The proposal explicitly bars the Treasury secretary from making direct cash grants to airlines and other industries after Republicans pushed back hard against an airline bailout in a meeting with Mnuchin on Thursday. It would, however, suspend certain aviation taxes through the end of the year.
The measure also includes language barring the use of federal loan money to compensate senior executives — at least for a period of two years after the legislation’s enactment.
Another major component is a $300 billion relief package for small businesses spearheaded by Senate Small Business Committee Chairman Marco Rubio (R-Fla.).
It would provide loans with 100 percent federal guarantees to small employers who keep their workers on payroll during the crisis. If small business owners avoid laying off workers, the loans would be 100 percent forgiven.
The loans would be permitted to cover payroll expenses, sick leave, supply chain disruptions, mortgage payments and other debts. It includes $240 million in grants for small business development centers and women’s business centers for counseling and training.
Senate Health, Education, Labor and Pensions Committee Chairman Lamar Alexander (R-Tenn.) and Sen. Susan Collins (R-Maine), who faces a tough election this year, worked with Rubio on the language.
The rebate check amounts would increase by $500 for each child in a household. The amounts would start phasing out for individuals who made more than $75,000 in 2018 and married couples who made more than $150,000, and would be fully phased out for individuals who made more than $99,000 in 2018 and married couples who made more than $198,000. Those with little-to-no tax liability but at least $2,500 of income would get a minimum of $600.
Tax experts across the ideological spectrum criticized the design of the rebate checks, because the amount of the rebate phases in at the low end of the income spectrum.
The direct payments, while generous, are still less than what the Trump administration requested. The Treasury Department earlier in the week floated a proposal of two $1,000 checks per eligible individual, which would have cost an estimated $500 billion.
GOP lawmakers estimated their reduced rebate-check proposal would cost closer to $300 billion.
The extension of the filing deadline is a priority for many lawmakers and tax preparers.
The Treasury Department announced earlier this week that it is extending the payment due date from April 15 to July 15, and lawmakers and accountants think the filing and payment deadlines should be the same.
The GOP senators are also proposing to allow estimated tax payments for individuals and corporations that are due after the date of enactment to be postponed to Oct. 15.
Senate Republicans’ plan includes tax incentives to encourage charitable giving, including a provision that will allow individuals to deduct up to $300 of donations to nonprofits in 2020 even if they don’t itemize their deductions.
A group of prominent charities, such as the American Red Cross and United Way, had urged lawmakers in a letter Wednesday to include a universal charitable deduction, expressing concerns that they will see a decline in donations in light of the pandemic.

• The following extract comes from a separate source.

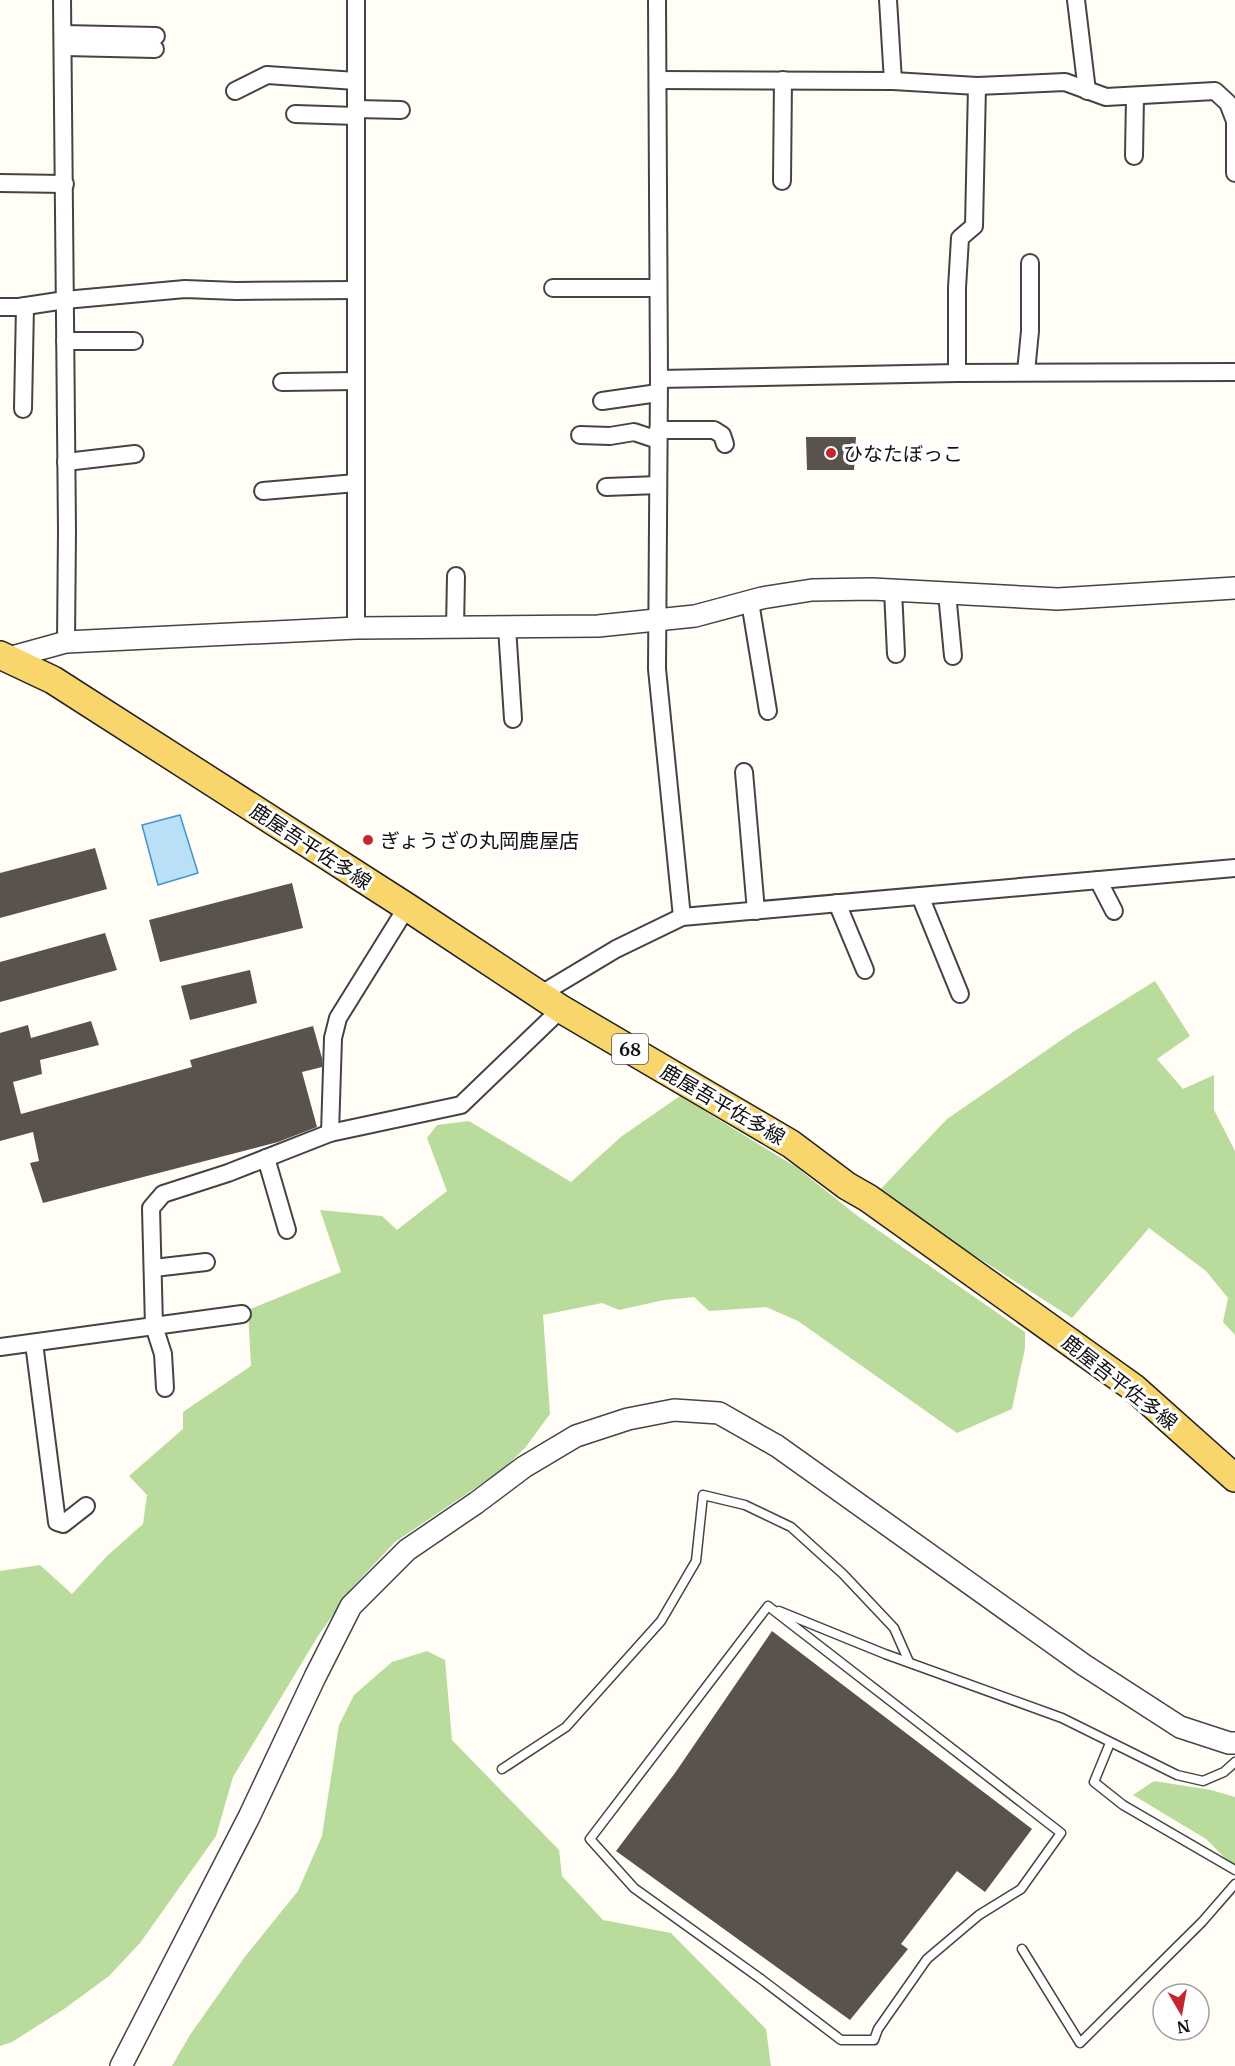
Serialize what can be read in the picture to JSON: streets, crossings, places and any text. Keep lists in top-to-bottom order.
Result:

The health care-focused chapter of the bill includes 43 provisions drafted by the Senate Health and Finance Committees to help contain the coronavirus.
Some of the provisions would direct the national academies to recommend way for strengthening the supply chain for drugs and medical devices, provide liability protection for the manufacturers of personal respiratory equipment, allow the Strategic National Stockpile to stockpile medical supplies, and the Food and Drug Administration to prioritize the review of drug applications.
Finance Committee-drafted provisions would allow patients to use health savings accounts to purchase medical products needed for self-quarantining and social distancing as well as provide economic assistance to health care providers by suspending the so-called Medicare sequester, a budget reform of the past designed to reduce Medicare costs.